Michael, i guess people don't realize how important it is that we post here:
Internet holds key to world peace
By Suzanne Perry

BRUSSELS (Reuters) - Tired of all the hype about the Internet?
Well, think again -- one respected Internet guru says it will bring
world peace.

Nicholas Negroponte, head of the Massachusetts Institute of
Technology's Media Laboratory, told an information technology
conference in Brussels Tuesday that the potential of the global
computer network had actually been vastly underrated.

"I have never seen people miss the scale of what's going on as badly
as they are doing it now," he said, predicting that the Net would do no
less than bring world peace by breaking down national borders.

Twenty years from now, he said, children who are used to finding out
about other countries through the click of a mouse "are not going to
know what nationalism is."

Negroponte faulted European countries outside of Scandinavia,
including France and Germany, for not climbing on the Internet
bandwagon, saying they were on par with the Third World.

"It's almost as if somebody took a big, thick, black magic marker and
drew a line separating Scandinavia from the rest of Europe," he told
the conference, sponsored by the European Commission.
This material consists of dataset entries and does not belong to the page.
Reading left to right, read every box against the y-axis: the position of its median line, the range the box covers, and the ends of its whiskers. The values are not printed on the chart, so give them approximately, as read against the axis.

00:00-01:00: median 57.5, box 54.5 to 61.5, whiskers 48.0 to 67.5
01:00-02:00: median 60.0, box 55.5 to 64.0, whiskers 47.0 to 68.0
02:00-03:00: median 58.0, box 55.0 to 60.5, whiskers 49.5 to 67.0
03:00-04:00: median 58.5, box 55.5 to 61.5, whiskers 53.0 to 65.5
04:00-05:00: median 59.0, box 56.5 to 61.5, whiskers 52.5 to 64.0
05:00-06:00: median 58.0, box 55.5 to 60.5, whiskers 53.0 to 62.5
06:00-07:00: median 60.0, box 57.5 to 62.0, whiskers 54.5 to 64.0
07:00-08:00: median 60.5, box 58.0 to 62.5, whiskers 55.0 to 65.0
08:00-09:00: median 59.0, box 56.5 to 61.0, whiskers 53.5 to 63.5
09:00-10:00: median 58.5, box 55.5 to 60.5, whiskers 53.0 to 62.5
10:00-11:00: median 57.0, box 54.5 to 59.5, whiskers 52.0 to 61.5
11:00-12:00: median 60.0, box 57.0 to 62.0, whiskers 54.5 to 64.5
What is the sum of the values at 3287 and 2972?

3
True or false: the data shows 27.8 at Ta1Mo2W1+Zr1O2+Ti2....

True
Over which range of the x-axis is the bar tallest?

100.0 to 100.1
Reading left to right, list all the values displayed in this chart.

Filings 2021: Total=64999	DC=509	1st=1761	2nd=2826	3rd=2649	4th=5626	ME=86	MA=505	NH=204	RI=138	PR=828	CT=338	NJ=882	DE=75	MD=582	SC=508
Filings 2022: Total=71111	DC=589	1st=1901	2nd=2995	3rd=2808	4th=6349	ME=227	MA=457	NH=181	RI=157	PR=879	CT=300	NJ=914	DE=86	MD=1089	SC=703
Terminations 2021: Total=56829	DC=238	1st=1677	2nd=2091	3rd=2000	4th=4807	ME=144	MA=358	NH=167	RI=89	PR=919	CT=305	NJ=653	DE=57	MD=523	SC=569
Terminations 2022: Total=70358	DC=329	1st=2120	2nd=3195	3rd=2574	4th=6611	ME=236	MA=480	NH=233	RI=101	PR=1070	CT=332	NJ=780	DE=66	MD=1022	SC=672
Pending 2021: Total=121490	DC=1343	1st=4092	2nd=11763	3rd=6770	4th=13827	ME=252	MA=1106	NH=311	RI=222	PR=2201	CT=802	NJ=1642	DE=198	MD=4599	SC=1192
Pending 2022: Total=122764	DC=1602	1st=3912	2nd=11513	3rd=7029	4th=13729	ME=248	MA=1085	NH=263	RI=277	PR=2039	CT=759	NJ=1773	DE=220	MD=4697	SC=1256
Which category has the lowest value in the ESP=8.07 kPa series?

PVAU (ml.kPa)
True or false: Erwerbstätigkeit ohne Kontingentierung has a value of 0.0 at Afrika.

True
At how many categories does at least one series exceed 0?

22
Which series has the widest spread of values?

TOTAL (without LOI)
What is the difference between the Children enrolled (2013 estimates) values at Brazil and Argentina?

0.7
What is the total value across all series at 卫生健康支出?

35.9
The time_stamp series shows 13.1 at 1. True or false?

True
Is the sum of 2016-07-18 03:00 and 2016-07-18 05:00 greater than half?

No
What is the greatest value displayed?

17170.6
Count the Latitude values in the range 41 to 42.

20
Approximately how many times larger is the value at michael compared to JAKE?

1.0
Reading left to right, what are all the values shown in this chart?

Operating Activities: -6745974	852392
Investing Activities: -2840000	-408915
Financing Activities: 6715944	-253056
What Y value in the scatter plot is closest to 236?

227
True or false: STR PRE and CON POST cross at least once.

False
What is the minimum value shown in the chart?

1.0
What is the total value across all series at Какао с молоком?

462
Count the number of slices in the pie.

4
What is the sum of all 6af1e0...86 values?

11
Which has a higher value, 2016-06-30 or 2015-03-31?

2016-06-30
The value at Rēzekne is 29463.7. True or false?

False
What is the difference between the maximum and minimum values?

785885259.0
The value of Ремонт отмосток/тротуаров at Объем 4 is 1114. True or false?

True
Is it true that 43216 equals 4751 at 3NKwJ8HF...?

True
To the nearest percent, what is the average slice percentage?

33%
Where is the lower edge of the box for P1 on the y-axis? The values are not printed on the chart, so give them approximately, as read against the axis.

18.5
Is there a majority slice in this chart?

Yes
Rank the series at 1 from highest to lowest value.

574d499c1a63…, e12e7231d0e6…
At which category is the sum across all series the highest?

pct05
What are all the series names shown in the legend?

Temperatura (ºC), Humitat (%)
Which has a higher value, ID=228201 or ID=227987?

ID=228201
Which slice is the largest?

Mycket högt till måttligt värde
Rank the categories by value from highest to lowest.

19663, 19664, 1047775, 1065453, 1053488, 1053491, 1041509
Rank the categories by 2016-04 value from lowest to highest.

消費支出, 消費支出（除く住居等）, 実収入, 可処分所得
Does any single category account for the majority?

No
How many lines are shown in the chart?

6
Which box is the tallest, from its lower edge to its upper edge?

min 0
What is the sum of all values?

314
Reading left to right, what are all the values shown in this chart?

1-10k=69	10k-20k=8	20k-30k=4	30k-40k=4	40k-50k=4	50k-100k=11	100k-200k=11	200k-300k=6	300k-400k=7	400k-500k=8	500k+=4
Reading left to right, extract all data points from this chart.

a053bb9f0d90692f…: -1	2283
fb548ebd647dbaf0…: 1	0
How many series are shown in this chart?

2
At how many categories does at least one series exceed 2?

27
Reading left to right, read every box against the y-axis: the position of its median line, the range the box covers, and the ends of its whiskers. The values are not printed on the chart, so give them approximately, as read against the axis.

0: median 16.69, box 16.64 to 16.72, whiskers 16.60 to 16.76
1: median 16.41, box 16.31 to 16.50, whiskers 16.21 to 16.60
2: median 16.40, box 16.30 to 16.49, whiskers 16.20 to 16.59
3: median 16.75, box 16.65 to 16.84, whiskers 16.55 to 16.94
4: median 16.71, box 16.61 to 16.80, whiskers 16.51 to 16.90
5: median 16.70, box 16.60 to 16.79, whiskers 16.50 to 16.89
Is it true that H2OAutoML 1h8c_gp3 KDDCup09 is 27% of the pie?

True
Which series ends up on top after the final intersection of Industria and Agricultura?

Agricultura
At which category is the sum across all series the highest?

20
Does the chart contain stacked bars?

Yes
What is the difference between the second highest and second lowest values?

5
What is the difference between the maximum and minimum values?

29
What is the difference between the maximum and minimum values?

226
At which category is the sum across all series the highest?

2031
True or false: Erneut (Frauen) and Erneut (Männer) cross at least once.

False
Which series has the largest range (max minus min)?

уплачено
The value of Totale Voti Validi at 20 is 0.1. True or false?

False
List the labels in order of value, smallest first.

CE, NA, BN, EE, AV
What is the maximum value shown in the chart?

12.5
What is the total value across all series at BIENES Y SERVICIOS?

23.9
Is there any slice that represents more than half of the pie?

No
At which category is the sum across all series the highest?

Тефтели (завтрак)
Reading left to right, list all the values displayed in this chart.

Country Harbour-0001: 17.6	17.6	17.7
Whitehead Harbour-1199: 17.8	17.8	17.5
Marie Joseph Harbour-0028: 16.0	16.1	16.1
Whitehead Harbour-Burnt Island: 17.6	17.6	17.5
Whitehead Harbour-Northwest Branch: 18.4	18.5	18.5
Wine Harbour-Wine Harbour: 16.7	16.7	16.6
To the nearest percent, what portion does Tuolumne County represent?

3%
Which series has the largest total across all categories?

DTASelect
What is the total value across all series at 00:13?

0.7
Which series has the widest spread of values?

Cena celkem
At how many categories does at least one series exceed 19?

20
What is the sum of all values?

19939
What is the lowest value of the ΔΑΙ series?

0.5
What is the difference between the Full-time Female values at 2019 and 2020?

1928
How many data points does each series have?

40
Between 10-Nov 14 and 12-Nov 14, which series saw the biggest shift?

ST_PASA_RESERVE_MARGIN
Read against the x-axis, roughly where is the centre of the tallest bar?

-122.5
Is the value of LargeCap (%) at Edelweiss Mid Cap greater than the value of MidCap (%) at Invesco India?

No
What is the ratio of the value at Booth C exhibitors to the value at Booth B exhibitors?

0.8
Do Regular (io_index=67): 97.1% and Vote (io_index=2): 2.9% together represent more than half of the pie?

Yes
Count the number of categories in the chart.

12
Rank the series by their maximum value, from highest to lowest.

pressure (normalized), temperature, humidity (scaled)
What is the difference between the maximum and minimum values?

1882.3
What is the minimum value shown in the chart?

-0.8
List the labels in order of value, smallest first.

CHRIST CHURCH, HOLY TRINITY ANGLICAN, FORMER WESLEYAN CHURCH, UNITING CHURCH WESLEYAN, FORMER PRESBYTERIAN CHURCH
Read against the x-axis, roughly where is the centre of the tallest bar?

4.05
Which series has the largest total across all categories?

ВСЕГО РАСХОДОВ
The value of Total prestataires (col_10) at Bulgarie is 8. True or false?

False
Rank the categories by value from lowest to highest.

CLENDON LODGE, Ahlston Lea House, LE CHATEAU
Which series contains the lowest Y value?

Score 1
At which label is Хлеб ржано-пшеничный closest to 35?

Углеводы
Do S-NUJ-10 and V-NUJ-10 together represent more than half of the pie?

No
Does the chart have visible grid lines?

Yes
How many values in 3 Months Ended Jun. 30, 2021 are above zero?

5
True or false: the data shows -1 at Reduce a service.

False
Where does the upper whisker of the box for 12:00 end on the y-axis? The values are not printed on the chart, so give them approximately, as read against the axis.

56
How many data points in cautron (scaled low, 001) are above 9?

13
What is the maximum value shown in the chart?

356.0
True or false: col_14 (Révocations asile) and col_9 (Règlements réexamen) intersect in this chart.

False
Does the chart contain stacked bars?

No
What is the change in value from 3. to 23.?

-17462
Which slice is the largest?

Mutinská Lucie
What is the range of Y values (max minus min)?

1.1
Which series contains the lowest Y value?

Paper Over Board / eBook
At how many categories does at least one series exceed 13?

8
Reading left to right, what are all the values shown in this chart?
He specifically criticized German phone giant Deutsche Telekom for
raising local phone rates and thus deterring children from tapping into
the Internet.

"Access by kids to the Internet should be like kids breathing clean
air," he said.

Negroponte said the U.S. Administration was among those who had
underestimated the Internet's impact, citing its prediction that
electronic commerce would be worth $300 billion by the year 2001.

The figure will actually hit $1 trillion by 2000, fueled by the one billion
people who will be using the Internet by then, half of them in
developing countries, he said.

Negroponte, author of the book "Being Digital," said forecasters were
understating the Internet's potential because they were not taking full
account of children's growing "digital literacy."

In the United States, he said, 85 percent of all teenagers have access
to a personal computer at home and virtually every 14-year-old is
"digitally literate."

"One of the reasons people underestimate the consequences is they
forget how quickly children grow up," he said.